Goals and motivations behind zero-day exploitation

Cyberespionage groups were responsible for the largest number of zero-days last year (17), with Chinese groups responsible for five, North Korea for five, Russia for one, and South Korea for one. North Korea is a special case because its APT groups engage in both cyberespionage and financially motivated crimes to fund the regime. Another two zero-day flaws were attributed to Russian groups that are not state affiliated but also engage in both financial crimes and cyberespionage.

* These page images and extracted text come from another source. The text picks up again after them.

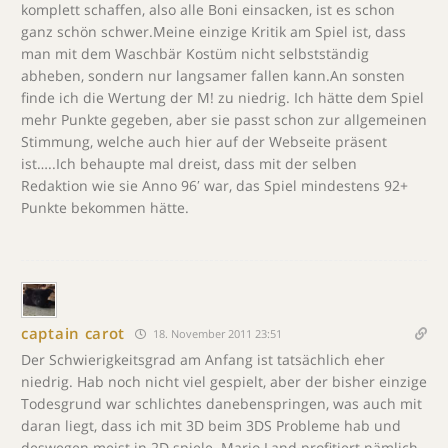
komplett schaffen, also alle Boni einsacken, ist es schon
ganz schön schwer.Meine einzige Kritik am Spiel ist, dass
man mit dem Waschbär Kostüm nicht selbstständig
abheben, sondern nur langsamer fallen kann.An sonsten
finde ich die Wertung der M! zu niedrig. Ich hätte dem Spiel
mehr Punkte gegeben, aber sie passt schon zur allgemeinen
Stimmung, welche auch hier auf der Webseite präsent
ist…..Ich behaupte mal dreist, dass mit der selben
Redaktion wie sie Anno 96′ war, das Spiel mindestens 92+
Punkte bekommen hätte.
captain carot
18. November 2011 23:51
Der Schwierigkeitsgrad am Anfang ist tatsächlich eher
niedrig. Hab noch nicht viel gespielt, aber der bisher einzige
Todesgrund war schlichtes danebenspringen, was auch mit
daran liegt, dass ich mit 3D beim 3DS Probleme hab und
deswegen meist in 2D spiele. Mario Land profitiert nämlich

Three zero days were used in cyberespionage attacks that did not tip sufficient information about the location of the attackers. CSVs were responsible for eight zero days, followed by non-state-backed financially motivated groups with five.

“We attributed the exploitation of 34 zero-day vulnerabilities in 2024, just under half of the total 75 we identified in 2024,” the GTIG researchers wrote. “While the proportion of exploitation that we could attribute to a threat actor dipped slightly from our analysis of zero-days in 2023, it is still significantly higher than the ~30% we attributed in 2022.”

As far as the types of flaws goes, the most common source for vulnerabilities were use-after-free memory issues (8), followed by OS command injection (8), and cross-site scripting (XSS) issues (6). Command and code injections weaknesses were almost exclusively encountered on network and security appliances and software. Remote code execution and privilege escalation were the most common impacts of the zero-day flaws identified in 2024.

“Defending against zero-day exploitation continues to be a race of strategy and prioritization,” the GTIG team said. “Not only are zero-day vulnerabilities becoming easier to procure, but attackers finding use in new types of technology may strain less experienced vendors. While organizations have historically been left to prioritize patching processes based on personal or organizational threats and attack surfaces, broader trends can inform a more specific approach alongside lessons learned from major vendors’ mitigation efforts.”